§ **WHAT IS EXPECTED**
Reproduce the lines below exactly. Begin with the first, end with the line containing "X131250000Y-109900000D03*", and leave out the pictures.

§ **DATA FOR THIS TASK**
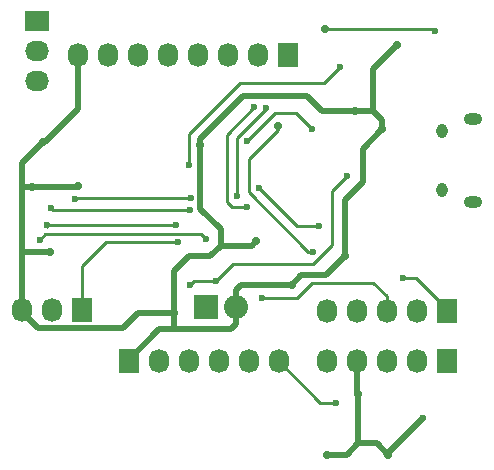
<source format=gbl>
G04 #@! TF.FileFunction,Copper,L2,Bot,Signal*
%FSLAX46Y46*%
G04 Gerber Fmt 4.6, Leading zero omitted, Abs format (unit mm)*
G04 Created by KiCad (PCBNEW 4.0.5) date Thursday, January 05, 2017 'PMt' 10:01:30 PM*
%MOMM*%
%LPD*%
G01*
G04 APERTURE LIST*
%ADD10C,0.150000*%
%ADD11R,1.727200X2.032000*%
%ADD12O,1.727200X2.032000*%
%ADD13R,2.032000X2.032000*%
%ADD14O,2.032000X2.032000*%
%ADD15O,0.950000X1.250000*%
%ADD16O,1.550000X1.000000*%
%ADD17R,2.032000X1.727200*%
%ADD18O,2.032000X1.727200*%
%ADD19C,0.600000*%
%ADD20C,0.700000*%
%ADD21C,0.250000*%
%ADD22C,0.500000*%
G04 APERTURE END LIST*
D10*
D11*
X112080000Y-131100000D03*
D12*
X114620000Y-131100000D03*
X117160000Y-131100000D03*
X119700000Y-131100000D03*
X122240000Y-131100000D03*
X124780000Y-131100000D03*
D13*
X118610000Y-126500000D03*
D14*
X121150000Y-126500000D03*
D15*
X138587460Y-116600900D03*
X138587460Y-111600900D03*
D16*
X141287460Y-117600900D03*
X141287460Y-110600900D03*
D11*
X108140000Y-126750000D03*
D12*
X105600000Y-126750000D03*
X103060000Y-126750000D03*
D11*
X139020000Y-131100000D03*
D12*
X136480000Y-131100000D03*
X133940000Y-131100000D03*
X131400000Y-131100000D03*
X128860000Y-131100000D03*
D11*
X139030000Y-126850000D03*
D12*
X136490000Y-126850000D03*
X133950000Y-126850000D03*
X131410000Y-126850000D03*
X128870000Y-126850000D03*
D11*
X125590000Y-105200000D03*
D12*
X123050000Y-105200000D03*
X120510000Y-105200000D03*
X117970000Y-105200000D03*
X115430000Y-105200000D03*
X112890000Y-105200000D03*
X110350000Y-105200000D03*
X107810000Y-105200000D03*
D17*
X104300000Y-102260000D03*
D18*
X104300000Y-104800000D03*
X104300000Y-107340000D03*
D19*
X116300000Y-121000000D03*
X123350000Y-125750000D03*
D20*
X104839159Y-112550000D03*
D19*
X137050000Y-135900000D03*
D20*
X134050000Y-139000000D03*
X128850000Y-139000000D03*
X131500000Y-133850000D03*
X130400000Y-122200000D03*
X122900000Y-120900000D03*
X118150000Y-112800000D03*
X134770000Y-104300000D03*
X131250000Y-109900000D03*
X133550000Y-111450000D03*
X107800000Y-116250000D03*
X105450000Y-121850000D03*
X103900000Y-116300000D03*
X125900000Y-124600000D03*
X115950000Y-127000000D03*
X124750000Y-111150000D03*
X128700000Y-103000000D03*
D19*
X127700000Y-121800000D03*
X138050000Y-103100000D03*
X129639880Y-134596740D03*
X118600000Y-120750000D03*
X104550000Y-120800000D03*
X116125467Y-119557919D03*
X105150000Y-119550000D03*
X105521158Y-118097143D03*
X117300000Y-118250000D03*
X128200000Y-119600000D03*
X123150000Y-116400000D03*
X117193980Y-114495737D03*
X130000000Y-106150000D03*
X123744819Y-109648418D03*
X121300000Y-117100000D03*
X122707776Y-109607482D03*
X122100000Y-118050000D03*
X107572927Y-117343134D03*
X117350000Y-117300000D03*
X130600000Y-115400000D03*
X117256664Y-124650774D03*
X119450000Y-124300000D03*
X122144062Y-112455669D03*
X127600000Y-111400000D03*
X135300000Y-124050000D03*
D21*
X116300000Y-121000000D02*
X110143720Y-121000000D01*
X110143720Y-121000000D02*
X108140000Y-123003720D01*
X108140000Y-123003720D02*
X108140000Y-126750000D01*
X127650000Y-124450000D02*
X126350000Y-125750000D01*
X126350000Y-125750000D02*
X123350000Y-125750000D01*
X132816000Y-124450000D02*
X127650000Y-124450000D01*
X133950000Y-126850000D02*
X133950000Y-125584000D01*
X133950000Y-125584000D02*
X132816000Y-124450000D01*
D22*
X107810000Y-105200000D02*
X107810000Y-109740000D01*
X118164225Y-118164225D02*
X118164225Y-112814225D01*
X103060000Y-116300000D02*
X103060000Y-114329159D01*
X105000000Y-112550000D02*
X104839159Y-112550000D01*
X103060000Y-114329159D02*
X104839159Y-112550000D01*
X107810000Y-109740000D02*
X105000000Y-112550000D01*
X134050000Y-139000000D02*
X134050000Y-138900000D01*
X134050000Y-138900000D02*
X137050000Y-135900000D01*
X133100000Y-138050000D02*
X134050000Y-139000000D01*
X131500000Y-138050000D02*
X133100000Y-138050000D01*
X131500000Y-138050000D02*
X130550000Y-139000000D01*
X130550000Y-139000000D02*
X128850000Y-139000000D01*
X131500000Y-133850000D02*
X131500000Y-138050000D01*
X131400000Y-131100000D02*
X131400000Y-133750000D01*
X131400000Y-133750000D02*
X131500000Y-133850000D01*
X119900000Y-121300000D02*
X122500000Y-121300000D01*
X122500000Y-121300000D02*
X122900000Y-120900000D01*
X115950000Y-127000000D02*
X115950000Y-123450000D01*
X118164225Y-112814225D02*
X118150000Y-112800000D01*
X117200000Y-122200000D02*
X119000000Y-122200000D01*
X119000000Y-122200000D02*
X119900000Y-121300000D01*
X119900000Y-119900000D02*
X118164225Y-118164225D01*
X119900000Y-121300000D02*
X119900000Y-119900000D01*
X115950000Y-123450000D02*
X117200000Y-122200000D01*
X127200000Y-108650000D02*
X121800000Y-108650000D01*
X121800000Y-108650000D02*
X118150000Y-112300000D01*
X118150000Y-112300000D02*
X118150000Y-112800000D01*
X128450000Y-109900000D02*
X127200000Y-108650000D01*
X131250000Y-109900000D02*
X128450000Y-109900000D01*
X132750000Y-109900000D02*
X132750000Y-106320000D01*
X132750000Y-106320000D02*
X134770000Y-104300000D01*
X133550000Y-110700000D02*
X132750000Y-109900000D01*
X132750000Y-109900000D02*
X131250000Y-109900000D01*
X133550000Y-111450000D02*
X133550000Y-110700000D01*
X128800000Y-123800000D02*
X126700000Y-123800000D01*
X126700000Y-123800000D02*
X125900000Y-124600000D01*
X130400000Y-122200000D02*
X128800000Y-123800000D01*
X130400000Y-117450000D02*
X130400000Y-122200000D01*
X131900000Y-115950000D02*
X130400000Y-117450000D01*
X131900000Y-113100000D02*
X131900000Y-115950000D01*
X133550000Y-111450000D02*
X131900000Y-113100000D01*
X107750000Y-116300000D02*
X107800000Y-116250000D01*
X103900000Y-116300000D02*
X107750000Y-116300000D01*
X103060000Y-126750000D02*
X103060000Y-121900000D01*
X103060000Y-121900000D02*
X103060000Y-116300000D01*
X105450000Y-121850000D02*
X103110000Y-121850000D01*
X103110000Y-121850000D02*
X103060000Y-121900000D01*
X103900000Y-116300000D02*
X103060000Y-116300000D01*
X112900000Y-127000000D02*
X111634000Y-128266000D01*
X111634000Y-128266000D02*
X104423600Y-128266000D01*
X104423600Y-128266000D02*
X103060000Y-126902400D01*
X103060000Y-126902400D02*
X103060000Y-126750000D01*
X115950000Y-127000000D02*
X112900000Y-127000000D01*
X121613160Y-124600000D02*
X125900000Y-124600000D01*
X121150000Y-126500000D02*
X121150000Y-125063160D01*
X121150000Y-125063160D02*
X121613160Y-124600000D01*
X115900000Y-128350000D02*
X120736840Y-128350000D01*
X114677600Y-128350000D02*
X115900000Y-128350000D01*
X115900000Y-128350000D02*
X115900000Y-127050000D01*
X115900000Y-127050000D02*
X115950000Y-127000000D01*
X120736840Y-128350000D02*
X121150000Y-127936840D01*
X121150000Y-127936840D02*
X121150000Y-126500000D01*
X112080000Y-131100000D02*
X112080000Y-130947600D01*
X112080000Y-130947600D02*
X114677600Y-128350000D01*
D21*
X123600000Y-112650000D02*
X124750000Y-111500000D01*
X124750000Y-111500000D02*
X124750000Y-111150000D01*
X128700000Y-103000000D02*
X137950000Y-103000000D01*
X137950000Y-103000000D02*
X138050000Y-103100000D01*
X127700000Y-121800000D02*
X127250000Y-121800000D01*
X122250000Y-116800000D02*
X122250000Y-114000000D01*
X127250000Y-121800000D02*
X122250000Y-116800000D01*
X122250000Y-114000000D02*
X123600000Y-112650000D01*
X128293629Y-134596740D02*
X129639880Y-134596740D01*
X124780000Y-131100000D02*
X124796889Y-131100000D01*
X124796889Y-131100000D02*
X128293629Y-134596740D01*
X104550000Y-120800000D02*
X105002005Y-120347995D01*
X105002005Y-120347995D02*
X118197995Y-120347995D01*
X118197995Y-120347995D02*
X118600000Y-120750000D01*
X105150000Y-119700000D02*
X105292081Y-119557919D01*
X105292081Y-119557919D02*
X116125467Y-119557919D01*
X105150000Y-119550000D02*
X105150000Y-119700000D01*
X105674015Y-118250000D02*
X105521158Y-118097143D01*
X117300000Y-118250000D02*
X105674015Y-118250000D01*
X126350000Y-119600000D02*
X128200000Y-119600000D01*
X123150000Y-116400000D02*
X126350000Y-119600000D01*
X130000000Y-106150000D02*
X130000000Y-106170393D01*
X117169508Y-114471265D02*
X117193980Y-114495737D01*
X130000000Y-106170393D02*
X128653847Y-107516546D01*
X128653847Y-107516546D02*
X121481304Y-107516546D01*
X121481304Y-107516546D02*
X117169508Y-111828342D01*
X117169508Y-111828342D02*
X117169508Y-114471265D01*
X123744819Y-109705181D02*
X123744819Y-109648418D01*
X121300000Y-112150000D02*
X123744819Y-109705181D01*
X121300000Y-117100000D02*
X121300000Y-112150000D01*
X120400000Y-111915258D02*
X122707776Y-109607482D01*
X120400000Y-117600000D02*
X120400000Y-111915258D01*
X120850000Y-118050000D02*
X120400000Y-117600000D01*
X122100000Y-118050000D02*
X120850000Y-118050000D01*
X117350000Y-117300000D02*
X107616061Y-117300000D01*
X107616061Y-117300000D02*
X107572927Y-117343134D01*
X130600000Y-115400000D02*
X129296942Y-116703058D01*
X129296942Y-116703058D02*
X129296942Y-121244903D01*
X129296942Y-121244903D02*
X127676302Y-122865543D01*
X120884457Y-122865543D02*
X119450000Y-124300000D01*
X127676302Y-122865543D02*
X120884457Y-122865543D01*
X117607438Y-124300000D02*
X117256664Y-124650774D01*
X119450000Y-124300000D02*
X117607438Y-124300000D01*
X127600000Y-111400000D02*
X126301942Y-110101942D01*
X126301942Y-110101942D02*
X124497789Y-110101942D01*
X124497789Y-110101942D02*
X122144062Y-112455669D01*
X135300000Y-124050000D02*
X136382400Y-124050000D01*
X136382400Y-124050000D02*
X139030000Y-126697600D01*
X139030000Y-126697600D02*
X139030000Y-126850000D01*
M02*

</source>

§ **YOUR RESPONSE**
<source format=gbl>
G04 #@! TF.FileFunction,Copper,L2,Bot,Signal*
%FSLAX46Y46*%
G04 Gerber Fmt 4.6, Leading zero omitted, Abs format (unit mm)*
G04 Created by KiCad (PCBNEW 4.0.5) date Thursday, January 05, 2017 'PMt' 10:01:30 PM*
%MOMM*%
%LPD*%
G01*
G04 APERTURE LIST*
%ADD10C,0.150000*%
%ADD11R,1.727200X2.032000*%
%ADD12O,1.727200X2.032000*%
%ADD13R,2.032000X2.032000*%
%ADD14O,2.032000X2.032000*%
%ADD15O,0.950000X1.250000*%
%ADD16O,1.550000X1.000000*%
%ADD17R,2.032000X1.727200*%
%ADD18O,2.032000X1.727200*%
%ADD19C,0.600000*%
%ADD20C,0.700000*%
%ADD21C,0.250000*%
%ADD22C,0.500000*%
G04 APERTURE END LIST*
D10*
D11*
X112080000Y-131100000D03*
D12*
X114620000Y-131100000D03*
X117160000Y-131100000D03*
X119700000Y-131100000D03*
X122240000Y-131100000D03*
X124780000Y-131100000D03*
D13*
X118610000Y-126500000D03*
D14*
X121150000Y-126500000D03*
D15*
X138587460Y-116600900D03*
X138587460Y-111600900D03*
D16*
X141287460Y-117600900D03*
X141287460Y-110600900D03*
D11*
X108140000Y-126750000D03*
D12*
X105600000Y-126750000D03*
X103060000Y-126750000D03*
D11*
X139020000Y-131100000D03*
D12*
X136480000Y-131100000D03*
X133940000Y-131100000D03*
X131400000Y-131100000D03*
X128860000Y-131100000D03*
D11*
X139030000Y-126850000D03*
D12*
X136490000Y-126850000D03*
X133950000Y-126850000D03*
X131410000Y-126850000D03*
X128870000Y-126850000D03*
D11*
X125590000Y-105200000D03*
D12*
X123050000Y-105200000D03*
X120510000Y-105200000D03*
X117970000Y-105200000D03*
X115430000Y-105200000D03*
X112890000Y-105200000D03*
X110350000Y-105200000D03*
X107810000Y-105200000D03*
D17*
X104300000Y-102260000D03*
D18*
X104300000Y-104800000D03*
X104300000Y-107340000D03*
D19*
X116300000Y-121000000D03*
X123350000Y-125750000D03*
D20*
X104839159Y-112550000D03*
D19*
X137050000Y-135900000D03*
D20*
X134050000Y-139000000D03*
X128850000Y-139000000D03*
X131500000Y-133850000D03*
X130400000Y-122200000D03*
X122900000Y-120900000D03*
X118150000Y-112800000D03*
X134770000Y-104300000D03*
X131250000Y-109900000D03*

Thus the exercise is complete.